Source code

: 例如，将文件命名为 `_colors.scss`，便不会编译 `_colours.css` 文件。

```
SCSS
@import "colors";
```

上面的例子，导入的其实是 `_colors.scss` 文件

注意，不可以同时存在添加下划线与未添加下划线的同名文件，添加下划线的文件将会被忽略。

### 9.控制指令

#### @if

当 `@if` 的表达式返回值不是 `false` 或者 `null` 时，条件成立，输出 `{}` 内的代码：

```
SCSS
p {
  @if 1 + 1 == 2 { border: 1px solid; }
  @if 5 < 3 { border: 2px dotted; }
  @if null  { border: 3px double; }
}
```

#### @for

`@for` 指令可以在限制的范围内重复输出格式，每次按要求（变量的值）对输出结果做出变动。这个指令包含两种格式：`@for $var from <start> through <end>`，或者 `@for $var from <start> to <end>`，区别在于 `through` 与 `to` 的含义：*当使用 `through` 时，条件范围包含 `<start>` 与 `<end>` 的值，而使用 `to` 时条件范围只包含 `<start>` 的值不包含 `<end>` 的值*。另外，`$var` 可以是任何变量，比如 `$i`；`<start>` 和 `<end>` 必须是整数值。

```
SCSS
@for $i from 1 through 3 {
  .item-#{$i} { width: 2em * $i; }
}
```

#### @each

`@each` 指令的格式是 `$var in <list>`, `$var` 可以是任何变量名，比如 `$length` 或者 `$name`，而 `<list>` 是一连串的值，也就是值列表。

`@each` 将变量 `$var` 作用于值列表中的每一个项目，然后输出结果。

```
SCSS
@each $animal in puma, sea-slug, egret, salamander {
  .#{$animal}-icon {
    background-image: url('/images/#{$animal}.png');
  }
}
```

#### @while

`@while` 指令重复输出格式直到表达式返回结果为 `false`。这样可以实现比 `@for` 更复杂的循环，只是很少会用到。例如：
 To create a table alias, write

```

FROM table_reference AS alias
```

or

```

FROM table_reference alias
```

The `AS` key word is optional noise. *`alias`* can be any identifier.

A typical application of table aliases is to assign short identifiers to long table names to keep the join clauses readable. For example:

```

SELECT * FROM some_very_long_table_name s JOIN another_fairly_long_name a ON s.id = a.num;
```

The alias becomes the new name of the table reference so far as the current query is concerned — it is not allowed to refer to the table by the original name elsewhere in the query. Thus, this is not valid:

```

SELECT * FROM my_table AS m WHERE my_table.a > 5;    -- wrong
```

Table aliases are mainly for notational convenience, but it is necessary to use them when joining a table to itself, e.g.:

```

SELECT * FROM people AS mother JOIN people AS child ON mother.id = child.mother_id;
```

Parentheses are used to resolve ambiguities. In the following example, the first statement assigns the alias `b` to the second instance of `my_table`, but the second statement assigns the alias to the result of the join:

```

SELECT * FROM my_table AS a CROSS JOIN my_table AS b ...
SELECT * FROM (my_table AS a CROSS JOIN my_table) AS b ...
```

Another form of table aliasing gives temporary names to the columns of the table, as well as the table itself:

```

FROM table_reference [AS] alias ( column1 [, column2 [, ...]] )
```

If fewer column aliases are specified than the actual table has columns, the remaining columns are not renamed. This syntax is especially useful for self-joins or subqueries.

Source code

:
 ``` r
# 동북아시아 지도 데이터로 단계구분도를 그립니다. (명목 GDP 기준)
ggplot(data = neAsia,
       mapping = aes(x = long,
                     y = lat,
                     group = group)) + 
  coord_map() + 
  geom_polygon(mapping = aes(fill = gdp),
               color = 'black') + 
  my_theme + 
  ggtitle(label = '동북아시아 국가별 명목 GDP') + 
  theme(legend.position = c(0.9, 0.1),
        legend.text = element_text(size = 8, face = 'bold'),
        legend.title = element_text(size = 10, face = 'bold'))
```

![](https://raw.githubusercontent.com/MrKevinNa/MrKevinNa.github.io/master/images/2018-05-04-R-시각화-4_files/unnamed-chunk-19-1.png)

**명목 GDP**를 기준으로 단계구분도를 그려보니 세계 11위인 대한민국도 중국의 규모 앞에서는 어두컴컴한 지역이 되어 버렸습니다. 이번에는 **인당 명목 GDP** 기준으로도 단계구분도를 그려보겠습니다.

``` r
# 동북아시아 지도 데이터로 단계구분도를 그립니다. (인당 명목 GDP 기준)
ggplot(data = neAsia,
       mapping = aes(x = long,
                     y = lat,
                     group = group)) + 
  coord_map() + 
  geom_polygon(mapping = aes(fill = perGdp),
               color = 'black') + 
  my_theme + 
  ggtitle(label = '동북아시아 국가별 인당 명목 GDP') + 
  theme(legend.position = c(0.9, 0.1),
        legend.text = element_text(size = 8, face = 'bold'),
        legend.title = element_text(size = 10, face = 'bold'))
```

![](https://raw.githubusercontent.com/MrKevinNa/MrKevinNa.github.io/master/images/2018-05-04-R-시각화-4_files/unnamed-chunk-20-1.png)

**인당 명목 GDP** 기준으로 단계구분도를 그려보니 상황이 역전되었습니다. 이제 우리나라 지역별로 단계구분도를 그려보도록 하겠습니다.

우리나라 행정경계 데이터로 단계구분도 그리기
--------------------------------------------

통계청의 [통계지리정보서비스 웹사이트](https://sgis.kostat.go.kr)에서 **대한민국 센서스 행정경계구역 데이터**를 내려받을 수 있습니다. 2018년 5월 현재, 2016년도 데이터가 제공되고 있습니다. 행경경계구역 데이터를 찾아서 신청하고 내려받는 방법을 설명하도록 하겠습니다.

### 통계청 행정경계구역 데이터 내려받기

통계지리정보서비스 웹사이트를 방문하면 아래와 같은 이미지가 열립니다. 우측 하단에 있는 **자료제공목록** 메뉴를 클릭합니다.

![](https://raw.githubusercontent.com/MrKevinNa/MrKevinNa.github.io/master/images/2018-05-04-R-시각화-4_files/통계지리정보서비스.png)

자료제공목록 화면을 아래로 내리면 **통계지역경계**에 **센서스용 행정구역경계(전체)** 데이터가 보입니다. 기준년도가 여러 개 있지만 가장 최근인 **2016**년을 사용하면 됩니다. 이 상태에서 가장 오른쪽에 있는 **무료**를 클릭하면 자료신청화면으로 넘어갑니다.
# # #
WORK ITEM.
Filter by the word "animal": copy every line of the data that holds it.

EXPECTED ANSWER.
@each $animal in puma, sea-slug, egret, salamander {
  .#{$animal}-icon {
    background-image: url('/images/#{$animal}.png');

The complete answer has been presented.